Texte extrait:

CARLIER Émile.

Par Jean-Paul Mahoux

Lanquesaint (aujourd’hui commune d’Ath, pr. Hainaut, arr. Ath), 28 juillet 1879 – Ath, 24 janvier 1934. Travailleur du bois, syndicaliste, coopérateur, mutualiste, dirigeant fédéral du Parti ouvrier belge, premier bourgmestre socialiste d’Ath, député de l’arrondissement de Tournai-Ath, militant wallon.

Fils de Jean-Baptiste Carlier, petit exploitant agricole de Lanquesaint, et de Victoria Thésin, Émile Carlier est l’aîné d’une famille de dix enfants. Comme les maigres revenus de la ferme ne suffisent pas à nourrir toute la famille, les Carlier émigrent à Ath en 1891. Le chef de famille y exerce les professions de cabaretier et d’ouvrier chaisier dans les ateliers de l’industriel et homme politique catholique, Léon Cambier. Carlier qui avait quitté l’école dès l’âge de neuf ans pour travailler à la ferme, y devient apprenti chaisier.

Consignes de l'exercice:
[A] Recopiez la notice biographique d'Émile Carlier depuis « CARLIER Émile. » jusqu'à « Tournai-Ath, militant wallon. ».
[B] Énumérez toutes les qualités et fonctions attribuées à Émile Carlier dans la phrase de la notice biographique qui suit ses lieux et dates de naissance et de décès.
[C] D'après la notice biographique d'Émile Carlier, en quelle année la famille Carlier émigre-t-elle à Ath ?

Données brutes:

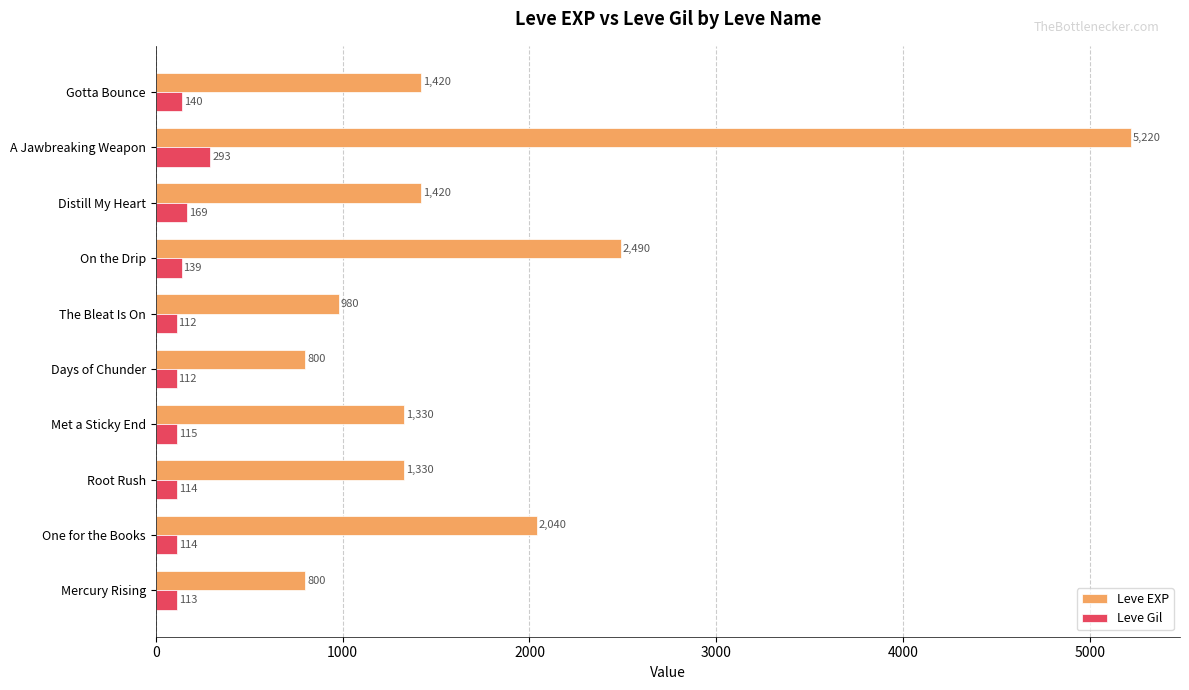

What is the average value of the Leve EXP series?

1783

...

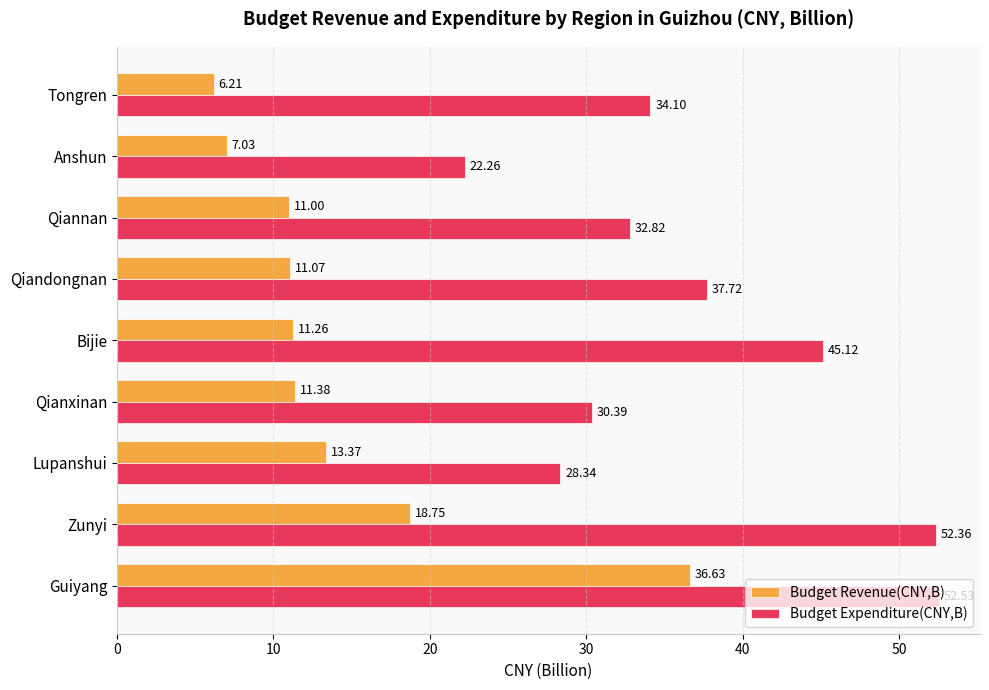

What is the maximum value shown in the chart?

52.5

Réponses par consigne:
[A]
CARLIER Émile.

Par Jean-Paul Mahoux

Lanquesaint (aujourd’hui commune d’Ath, pr. Hainaut, arr. Ath), 28 juillet 1879 – Ath, 24 janvier 1934. Travailleur du bois, syndicaliste, coopérateur, mutualiste, dirigeant fédéral du Parti ouvrier belge, premier bourgmestre socialiste d’Ath, député de l’arrondissement de Tournai-Ath, militant wallon.

[B]
Travailleur du bois
Syndicaliste
Coopérateur
Mutualiste
Dirigeant fédéral du Parti ouvrier belge
Premier bourgmestre socialiste d'Ath
Député de l'arrondissement de Tournai-Ath
Militant wallon

[C] En 1891.